We just did two trips back to back.  I informed both PD's after receiving their email, as well as when we got on the ships that my husband had food allergies, and then met with the restaurant manager.  He promptly got his sheet out and showed me he had my husband's information I gave to our PD's.  At each lunch or dinner meal, he was told he would be receiving a special dish if what was served as his selection would not be good for him.  E.g., if he chose the chicken, but it had cream sauce, his sauce was made separate and without the ingredient.  That goes for all the appetizers, second course, and desserts as well.  The waiters told him at the beginning of the meal most of the time what he would get instead.  Once at breakfast he took a roll that had walnuts on the top.  It was not evident that walnuts were the "trimming".  The waiter assigned to our table immediately told my husband he should not eat that roll, and he was able to get another.  The breakfast buffrets,for my husband,had plenty of items he could choose from that fit his dietary needs.  This was the case on the river ship, small ship,  and hotels.  During included lunches or dinners, the PD had arranged for a special meal or at least asked my husband if what was to be served was okay.  Even the home hosted meal was made special for my husband's diet.  When creamed soups were served, he was served the same "creamed soup' made without the cream.  If small bits of cheese were served, his serving had a substiture.  He is diabetic II as well, but diet restrictions are not an issue with him but food allergies are.

 Having said all that, in the past, river ships especially, even telling the waiter or managr and PD, he would never be given a clear broth soup instead of cream soups.  We just about gave up, but I started also asking the GCT booking consultant to have the diet requiremtents in the  reservation notes.  Since then it's been much better.

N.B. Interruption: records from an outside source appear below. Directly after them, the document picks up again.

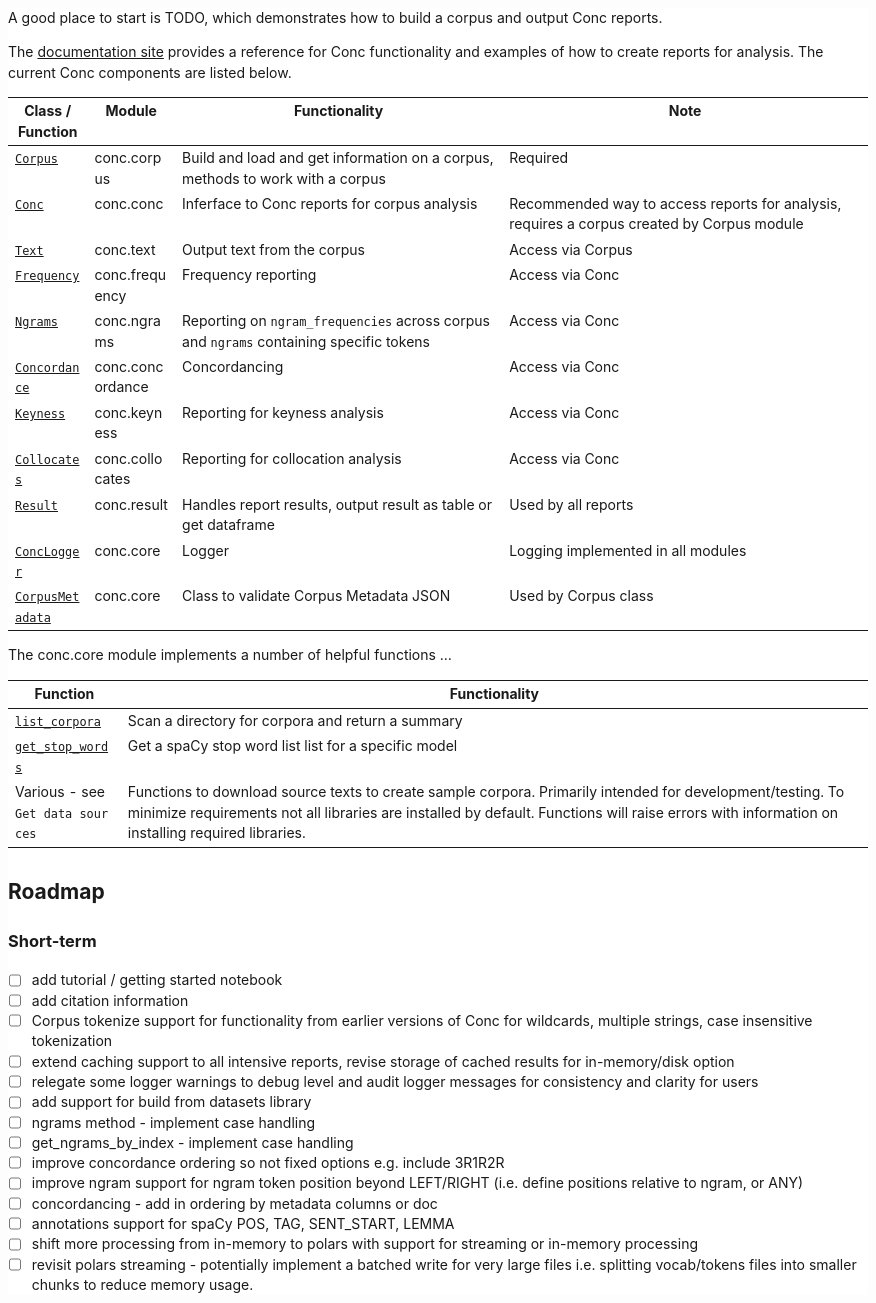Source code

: A good place to start is TODO, which demonstrates how to build a corpus
and output Conc reports.

The [documentation site](https://geoffford.nz/conc/) provides a
reference for Conc functionality and examples of how to create reports
for analysis. The current Conc components are listed below.

| Class / Function | Module | Functionality | Note |
|----|----|----|----|
| [`Corpus`](https://geoffford.nz/conc/corpus.html#corpus) | conc.corpus | Build and load and get information on a corpus, methods to work with a corpus | Required |
| [`Conc`](https://geoffford.nz/conc/conc.html#conc) | conc.conc | Inferface to Conc reports for corpus analysis | Recommended way to access reports for analysis, requires a corpus created by Corpus module |
| [`Text`](https://geoffford.nz/conc/text.html#text) | conc.text | Output text from the corpus | Access via Corpus |
| [`Frequency`](https://geoffford.nz/conc/frequency.html#frequency) | conc.frequency | Frequency reporting | Access via Conc |
| [`Ngrams`](https://geoffford.nz/conc/ngrams.html#ngrams) | conc.ngrams | Reporting on `ngram_frequencies` across corpus and `ngrams` containing specific tokens | Access via Conc |
| [`Concordance`](https://geoffford.nz/conc/concordance.html#concordance) | conc.concordance | Concordancing | Access via Conc |
| [`Keyness`](https://geoffford.nz/conc/keyness.html#keyness) | conc.keyness | Reporting for keyness analysis | Access via Conc |
| [`Collocates`](https://geoffford.nz/conc/collocates.html#collocates) | conc.collocates | Reporting for collocation analysis | Access via Conc |
| [`Result`](https://geoffford.nz/conc/result.html#result) | conc.result | Handles report results, output result as table or get dataframe | Used by all reports |
| [`ConcLogger`](https://geoffford.nz/conc/core.html#conclogger) | conc.core | Logger | Logging implemented in all modules |
| [`CorpusMetadata`](https://geoffford.nz/conc/core.html#corpusmetadata) | conc.core | Class to validate Corpus Metadata JSON | Used by Corpus class |

The conc.core module implements a number of helpful functions …

| Function | Functionality |
|----|----|
| [`list_corpora`](https://geoffford.nz/conc/core.html#list_corpora) | Scan a directory for corpora and return a summary |
| [`get_stop_words`](https://geoffford.nz/conc/core.html#get_stop_words) | Get a spaCy stop word list list for a specific model |
| Various - see `Get data sources` | Functions to download source texts to create sample corpora. Primarily intended for development/testing. To minimize requirements not all libraries are installed by default. Functions will raise errors with information on installing required libraries. |

## Roadmap

### Short-term

- [ ] add tutorial / getting started notebook
- [ ] add citation information
- [ ] Corpus tokenize support for functionality from earlier versions of
  Conc for wildcards, multiple strings, case insensitive tokenization
- [ ] extend caching support to all intensive reports, revise storage of
  cached results for in-memory/disk option
- [ ] relegate some logger warnings to debug level and audit logger
  messages for consistency and clarity for users
- [ ] add support for build from datasets library
- [ ] ngrams method - implement case handling
- [ ] get_ngrams_by_index - implement case handling
- [ ] improve concordance ordering so not fixed options e.g. include
  3R1R2R
- [ ] improve ngram support for ngram token position beyond LEFT/RIGHT
  (i.e. define positions relative to ngram, or ANY)
- [ ] concordancing - add in ordering by metadata columns or doc
- [ ] annotations support for spaCy POS, TAG, SENT_START, LEMMA
- [ ] shift more processing from in-memory to polars with support for
  streaming or in-memory processing
- [ ] revisit polars streaming - potentially implement a batched write
  for very large files i.e. splitting vocab/tokens files into smaller
  chunks to reduce memory usage.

 As for airline food, when he was first diagnosed with Type II diabetes, we were goiing on an overseas trip from Asia to US very soon.  We ordered diabetic food.  He said never again.  He'd eat whatever he could from whatever he was served before he would order diabetic on a flight again.  And he has stuck with this.  If he cannot eat an item on the tray, he will eat what he can; he doesn't eat much while traveling on a plane anyway, so it's no big deal for him.  His readings are well within the range so he doesn't worry.

Author: pauline

Joined: 3/9/2010
Posts: 970
Trips Taken: 11
Countries Visited:

England, Scotland, Ireland, France, Belgium, Holland, Germany, Italy, Sweden, Norway, Denmark, Finland, Malta, Israel, Australia, New Zealand, China, Mexico, Colombia, Costa Rica, Guatemala, Canada, Russia, Ukraine

Traveler Since: 1999

October 30, 2013

It varies.  I used to travel with a friend who kept kosher, and she would order the vegetarian meal.  She told me once that her husband used to order the kosher meal, but he said it was so terrible that she never tried it. 

Carol Channing had Type 1 diabetes, and she brought her own food.  All nicely packed in containers.  But that was before all this security and, of course, she traveled first class.

When traveled for business, the company's travel office used to order vegetarian meals for me.  That was at my request, like aisle seats.  I'd found meats on some planes inedible, so I'd end up just eating the vegetables.